How the Prompt Engineering Mistakes Quiz Works
The Prompt Engineering Mistakes Quiz tests your ability to identify common problems in real-world prompts. Each question presents a system prompt or user prompt with a specific issue, and you must identify what is wrong from four options. After answering, you see a detailed explanation of the mistake, why it causes problems in practice, and a before-and-after comparison showing how to fix it. The quiz covers 15 categories of mistakes that account for the vast majority of quality issues in production LLM applications.
The quiz is designed for both beginners learning prompt engineering fundamentals and experienced practitioners who want to validate their knowledge. The questions progress from obvious issues like vague instructions to subtle problems like instruction ordering effects and implicit assumption errors. Each question is based on mistakes observed in real production prompts, not theoretical edge cases. The fix suggestions are practical and immediately applicable to your own prompts.
The 15 Categories of Prompt Engineering Mistakes
Vagueness is the most common mistake and the easiest to fix. Prompts that say "be helpful" or "answer well" provide no actionable guidance to the model. The model interprets vague instructions differently on each call, producing inconsistent outputs. The fix is specificity: replace every vague adjective with a concrete instruction. "Be concise" becomes "answer in 2-3 sentences." "Be accurate" becomes "cite the source document for every claim." Specificity is the single highest-leverage improvement for any prompt.
Missing output format specification causes the second most production issues. When the prompt does not specify the expected output structure, the model chooses its own format, which varies between calls. One response might be a paragraph, the next a bullet list, the next a numbered list. Downstream code that parses the output breaks unpredictably. Always specify the exact output format: "Respond with a JSON object containing keys: summary (string), sentiment (positive/negative/neutral), confidence (float 0-1)."
Token waste occurs when system prompts include unnecessary context, redundant instructions, or excessive politeness that consumes tokens without changing model behavior. "You are an incredibly helpful, knowledgeable, and friendly assistant who always aims to provide the best possible answer to every question" can be compressed to "You are a helpful assistant." The model already tries to be helpful, so restating it wastes 15 tokens per request. At 10,000 requests per day, that is 150,000 wasted tokens daily, costing $0.45 per day with Sonnet pricing. Multiply this across every unnecessary token and the waste becomes significant.
Hallucination risk increases when prompts encourage the model to answer questions it does not have information for. Prompts that do not include an "I don't know" escape hatch force the model to generate an answer even when it is uncertain. The fix is explicit uncertainty handling: "If the answer is not in the provided documents, say 'This information is not available in the provided context.' Do not guess or infer beyond what is explicitly stated." This instruction is the single most effective hallucination reduction technique and should be included in every factual system prompt.

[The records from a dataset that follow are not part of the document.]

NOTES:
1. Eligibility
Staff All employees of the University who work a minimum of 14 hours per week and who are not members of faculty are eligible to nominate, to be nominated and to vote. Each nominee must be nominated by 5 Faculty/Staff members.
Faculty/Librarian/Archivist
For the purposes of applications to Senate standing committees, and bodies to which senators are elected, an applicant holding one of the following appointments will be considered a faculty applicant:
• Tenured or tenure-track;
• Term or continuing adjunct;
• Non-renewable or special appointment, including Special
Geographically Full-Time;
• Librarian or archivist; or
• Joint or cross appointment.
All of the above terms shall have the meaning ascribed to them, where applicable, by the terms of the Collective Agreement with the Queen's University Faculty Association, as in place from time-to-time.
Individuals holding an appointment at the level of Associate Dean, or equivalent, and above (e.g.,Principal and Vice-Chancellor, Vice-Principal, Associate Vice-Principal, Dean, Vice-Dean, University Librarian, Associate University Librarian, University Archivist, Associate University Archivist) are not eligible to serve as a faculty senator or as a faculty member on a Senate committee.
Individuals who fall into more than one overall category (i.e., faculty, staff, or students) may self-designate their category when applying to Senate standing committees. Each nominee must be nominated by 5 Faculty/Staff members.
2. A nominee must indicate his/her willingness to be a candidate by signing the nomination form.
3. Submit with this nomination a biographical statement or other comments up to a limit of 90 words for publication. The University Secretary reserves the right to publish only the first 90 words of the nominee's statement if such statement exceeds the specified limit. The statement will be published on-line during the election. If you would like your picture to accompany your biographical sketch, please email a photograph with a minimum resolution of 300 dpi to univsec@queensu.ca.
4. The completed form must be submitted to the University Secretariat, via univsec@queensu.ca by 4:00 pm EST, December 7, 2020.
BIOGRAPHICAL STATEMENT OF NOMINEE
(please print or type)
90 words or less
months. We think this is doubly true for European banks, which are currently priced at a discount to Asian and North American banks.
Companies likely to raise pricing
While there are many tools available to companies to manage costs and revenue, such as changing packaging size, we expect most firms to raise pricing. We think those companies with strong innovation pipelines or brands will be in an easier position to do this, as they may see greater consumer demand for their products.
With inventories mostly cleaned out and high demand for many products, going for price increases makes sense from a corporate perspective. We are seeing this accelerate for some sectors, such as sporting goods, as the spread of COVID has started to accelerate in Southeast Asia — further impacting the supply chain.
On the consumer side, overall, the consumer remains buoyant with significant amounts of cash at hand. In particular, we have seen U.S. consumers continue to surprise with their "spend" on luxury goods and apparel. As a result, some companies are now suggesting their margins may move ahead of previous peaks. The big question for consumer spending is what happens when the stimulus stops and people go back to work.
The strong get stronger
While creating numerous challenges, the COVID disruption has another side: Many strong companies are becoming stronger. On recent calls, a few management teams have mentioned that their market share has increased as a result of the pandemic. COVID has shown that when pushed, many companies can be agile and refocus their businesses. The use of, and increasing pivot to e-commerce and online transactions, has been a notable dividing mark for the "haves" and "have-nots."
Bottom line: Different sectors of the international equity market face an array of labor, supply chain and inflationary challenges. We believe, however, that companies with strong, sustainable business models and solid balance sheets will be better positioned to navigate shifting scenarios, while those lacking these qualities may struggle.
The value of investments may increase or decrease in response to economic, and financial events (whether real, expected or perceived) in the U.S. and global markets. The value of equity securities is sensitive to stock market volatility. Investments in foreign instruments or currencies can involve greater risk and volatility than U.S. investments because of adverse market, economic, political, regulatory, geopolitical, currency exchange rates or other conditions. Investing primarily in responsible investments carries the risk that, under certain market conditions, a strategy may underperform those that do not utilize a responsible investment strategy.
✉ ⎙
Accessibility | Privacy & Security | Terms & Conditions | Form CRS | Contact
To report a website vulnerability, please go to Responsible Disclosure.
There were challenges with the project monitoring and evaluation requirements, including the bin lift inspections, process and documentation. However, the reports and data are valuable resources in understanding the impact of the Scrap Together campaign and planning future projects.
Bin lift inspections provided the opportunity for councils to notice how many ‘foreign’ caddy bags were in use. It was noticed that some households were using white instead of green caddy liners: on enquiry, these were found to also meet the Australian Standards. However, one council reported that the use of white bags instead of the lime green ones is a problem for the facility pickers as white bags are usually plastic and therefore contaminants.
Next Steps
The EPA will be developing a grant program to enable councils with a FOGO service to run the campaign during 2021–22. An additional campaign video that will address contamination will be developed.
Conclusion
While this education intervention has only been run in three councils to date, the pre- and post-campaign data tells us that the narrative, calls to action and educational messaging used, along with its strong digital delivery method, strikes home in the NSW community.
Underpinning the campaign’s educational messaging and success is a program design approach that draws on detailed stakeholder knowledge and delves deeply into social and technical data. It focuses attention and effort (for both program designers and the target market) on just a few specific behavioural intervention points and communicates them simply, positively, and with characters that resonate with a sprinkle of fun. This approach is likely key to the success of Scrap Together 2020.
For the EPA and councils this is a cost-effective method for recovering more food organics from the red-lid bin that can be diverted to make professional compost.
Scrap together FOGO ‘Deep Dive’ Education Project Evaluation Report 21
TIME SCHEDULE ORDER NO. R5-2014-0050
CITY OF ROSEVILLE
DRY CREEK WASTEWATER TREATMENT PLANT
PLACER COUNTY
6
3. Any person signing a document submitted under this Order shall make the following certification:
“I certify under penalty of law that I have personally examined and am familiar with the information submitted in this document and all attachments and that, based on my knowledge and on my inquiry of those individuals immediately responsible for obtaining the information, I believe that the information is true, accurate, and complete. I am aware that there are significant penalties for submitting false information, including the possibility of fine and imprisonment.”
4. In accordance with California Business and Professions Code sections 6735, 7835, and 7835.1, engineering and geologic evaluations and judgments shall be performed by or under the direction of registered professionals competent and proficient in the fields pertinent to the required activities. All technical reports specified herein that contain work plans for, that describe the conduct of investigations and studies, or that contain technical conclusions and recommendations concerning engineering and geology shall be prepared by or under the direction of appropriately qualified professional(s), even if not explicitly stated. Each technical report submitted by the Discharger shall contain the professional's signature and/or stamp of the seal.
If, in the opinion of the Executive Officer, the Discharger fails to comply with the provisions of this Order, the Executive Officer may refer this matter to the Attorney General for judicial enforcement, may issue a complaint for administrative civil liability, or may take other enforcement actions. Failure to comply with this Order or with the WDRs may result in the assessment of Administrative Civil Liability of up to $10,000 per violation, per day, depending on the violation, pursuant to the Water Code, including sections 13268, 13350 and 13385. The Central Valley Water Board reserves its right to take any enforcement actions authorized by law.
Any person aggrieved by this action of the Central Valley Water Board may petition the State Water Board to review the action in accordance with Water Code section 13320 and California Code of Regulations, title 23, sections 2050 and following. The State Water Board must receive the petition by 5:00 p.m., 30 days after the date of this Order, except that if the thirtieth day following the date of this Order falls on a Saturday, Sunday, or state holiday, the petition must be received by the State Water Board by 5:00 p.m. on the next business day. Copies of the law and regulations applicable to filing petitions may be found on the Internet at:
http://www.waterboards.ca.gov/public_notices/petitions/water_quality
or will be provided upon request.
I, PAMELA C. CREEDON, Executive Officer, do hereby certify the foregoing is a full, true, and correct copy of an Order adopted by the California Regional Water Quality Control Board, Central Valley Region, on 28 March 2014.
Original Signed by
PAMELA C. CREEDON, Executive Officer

Instruction ordering effects are a subtle mistake. Models pay more attention to instructions at the beginning and end of the system prompt than instructions in the middle. Burying the most important constraint in the middle of a long prompt reduces its effectiveness. Place your most critical instructions first and last. Format rules, safety constraints, and output specifications should be at the top. Secondary preferences and style guidelines can go in the middle.
Common Patterns in Bad Prompts
The kitchen sink prompt tries to handle every possible scenario in a single system prompt. It contains dozens of instructions covering every edge case the developer thought of, resulting in a 3,000-token prompt that the model struggles to follow consistently. The fix is to prioritize: identify the 5 most important instructions and cut everything else. If specific edge cases need handling, add them as conditional rules rather than blanket instructions.
The conflicting instruction prompt gives the model contradictory directions. "Be concise" followed by "provide thorough explanations" three paragraphs later creates a conflict the model resolves unpredictably. Review your prompt for contradictions by reading each instruction in isolation and checking whether any pair conflicts. When you need both conciseness and thoroughness, be explicit about when each applies: "For simple questions, answer in 1-2 sentences. For complex questions, provide a detailed explanation."
The role confusion prompt assigns a role that conflicts with the task. "You are a creative storyteller" combined with "extract the exact dollar amounts from this invoice" confuses the model about whether to prioritize creative interpretation or exact extraction. The role should match the primary task. For extraction tasks, use roles like "precise data extractor." For creative tasks, use roles like "creative writer." Mismatched roles degrade output quality on the primary task.
Privacy and Local Execution
The Prompt Engineering Mistakes Quiz runs entirely in your browser. Quiz questions, answers, scores, and progress are processed client-side using JavaScript. No data is sent to any server. There are no accounts, no cookies, no analytics, and no server-side processing. Your quiz results remain completely private on your device.